Last Friday morning I was out on my morning walk, wondering what to get my wife for her birthday, other than the weekend planned in San Francisco to which we’d be leaving in hours. Then, I had an idea: iPhone. As a school teacher, now a Junior High counselor, she’s all Mac all the time and was just provided a new 17" PowerBook in conjunction with her job, as she moves between two schools.
I purchased it up at the fabulous San Francisco Apple store on Saturday, but since you use iTunes to activate, I needed to wait until we returned yesterday afternoon. Then, I erroneously think that since this is the Web 2.0, do anything age, combined with doing business with two tech giants like Apple and AT&T, activation should be a cinch, especially since we already have AT&T, and not only that, but it’s a corporate account with a number of employee phones; i.e., we’re a very good long-term customer.

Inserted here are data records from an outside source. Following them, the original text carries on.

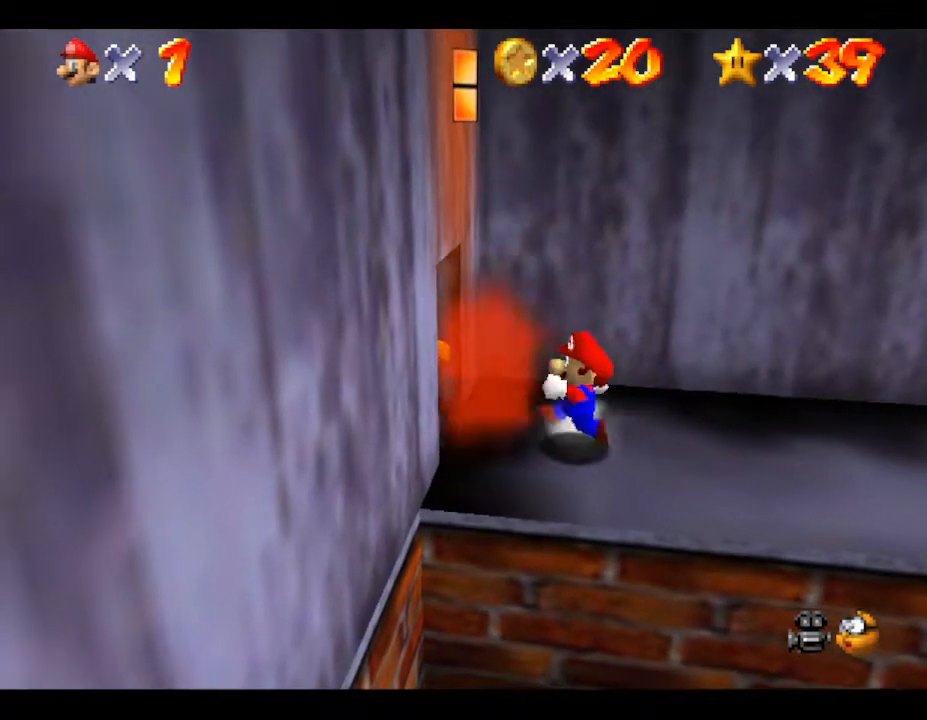
{"buttons": [], "left_stick": "center", "events": [[183, "B", "down"], [333, "B", "up"], [367, "left_stick", "center"]]}
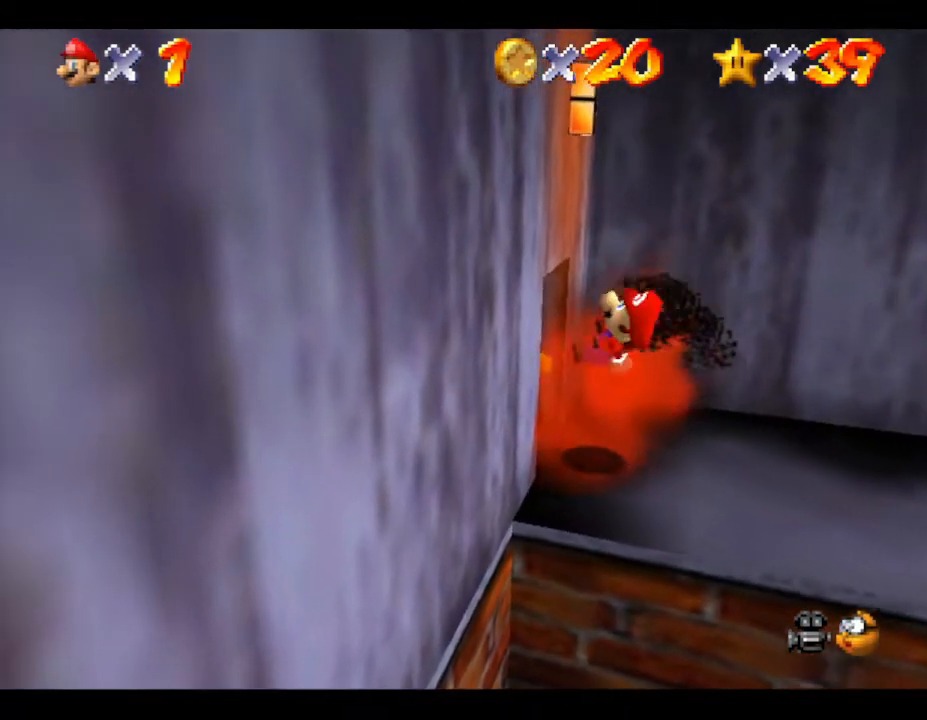
{"buttons": [], "left_stick": "center", "events": []}
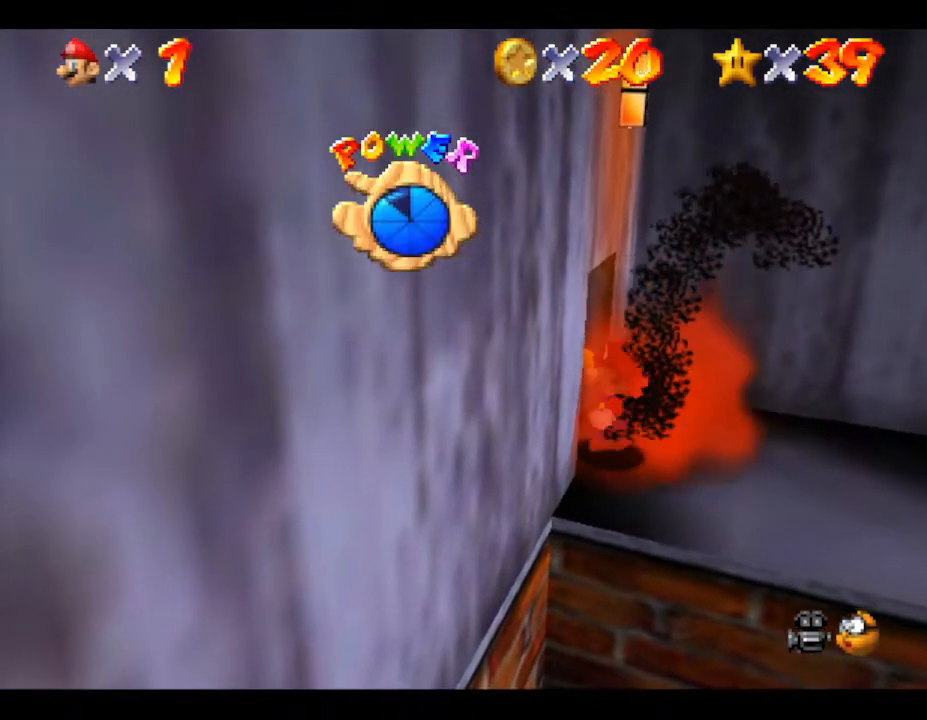
{"buttons": [], "left_stick": "center", "events": []}
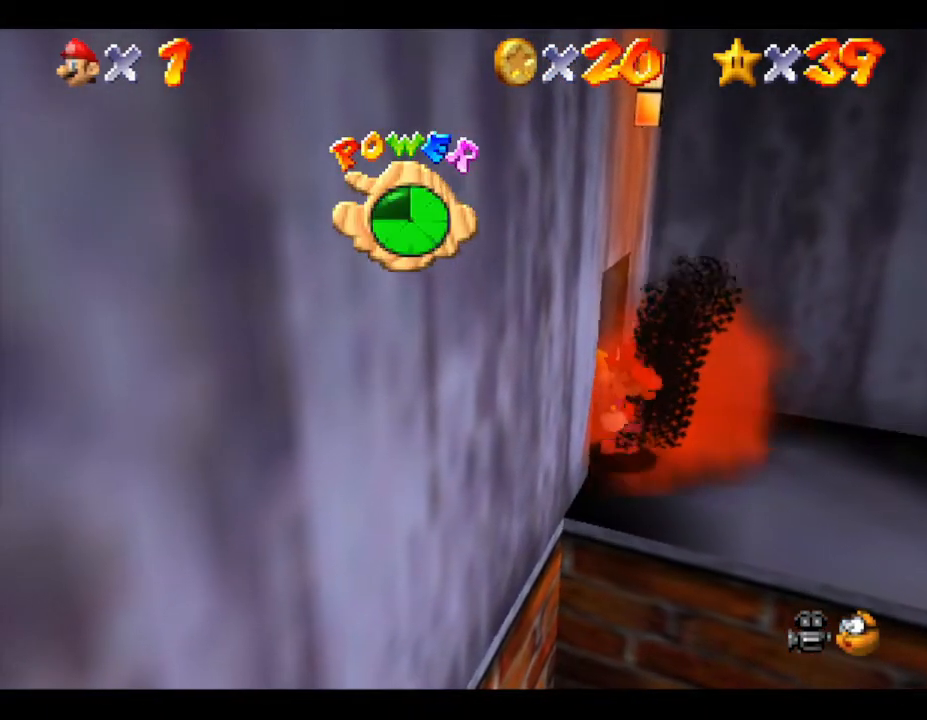
{"buttons": [], "left_stick": "center", "events": []}
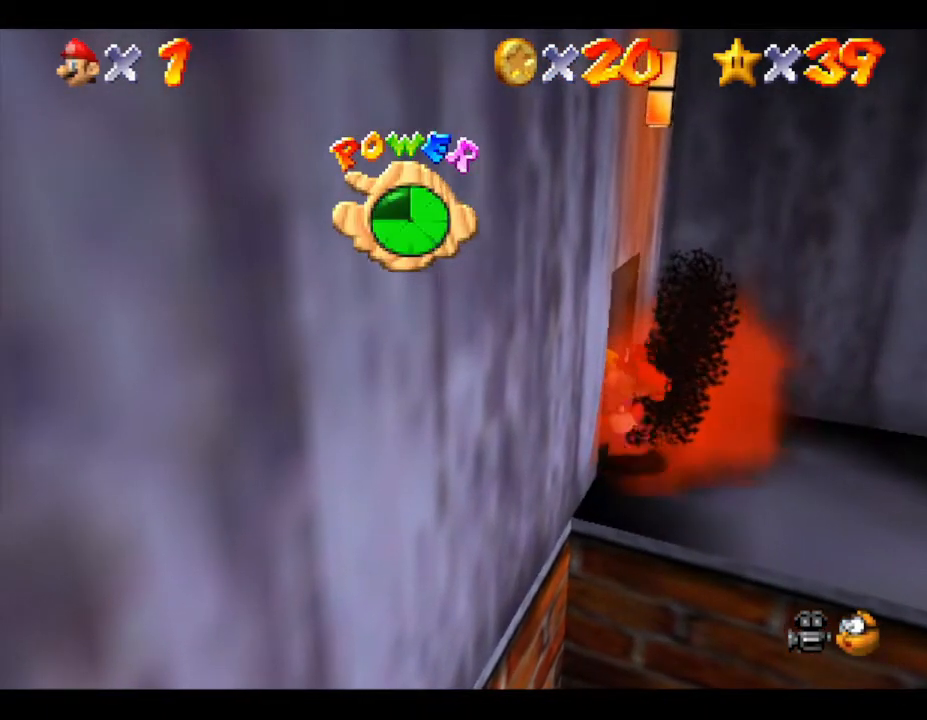
{"buttons": [], "left_stick": "center", "events": []}
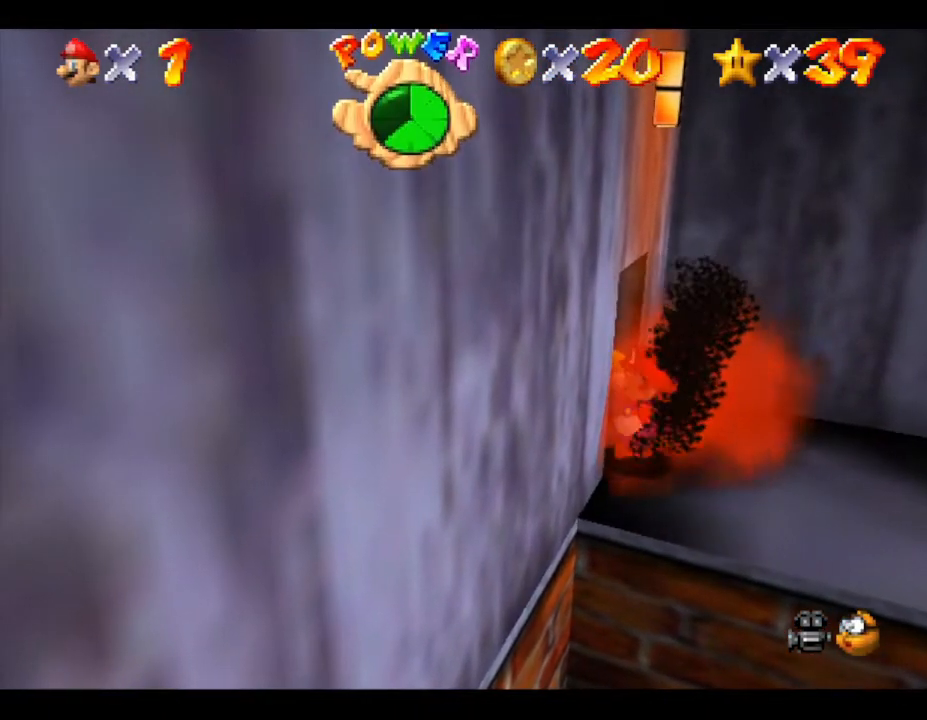
{"buttons": [], "left_stick": "center", "events": [[150, "B", "down"], [267, "B", "up"]]}
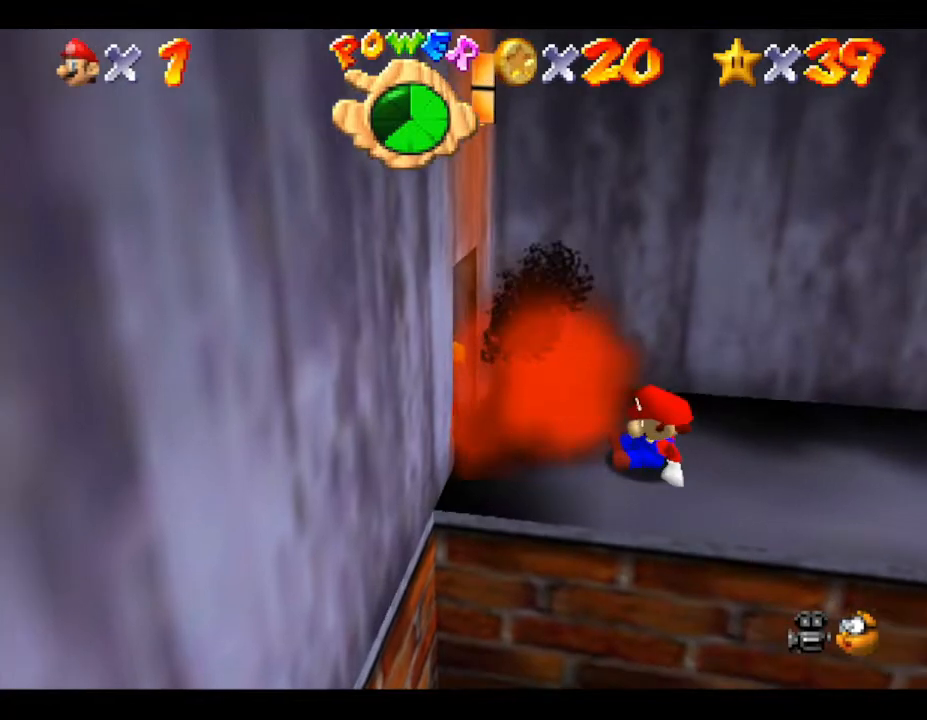
{"buttons": [], "left_stick": "left", "events": [[83, "left_stick", "left"]]}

The iPhone is activated through iTunes, which in itself is pretty cool. No more standing around in a store or sitting on hold for 15 minutes waiting to get something done. But it was not to be. Man, AT&T (then Cingular) must have wanted that exclusivity really, really bad to screw over their highest value customers in order to do it — though I cannot fathom what either company has to gain from preventing corporate customers to, oh, I dunno…maybe go buy a dozen, two dozen, or a few hundred iPhones for their existing employees trusting they can get the same sort of discounts, data plans, international roaming, and so on.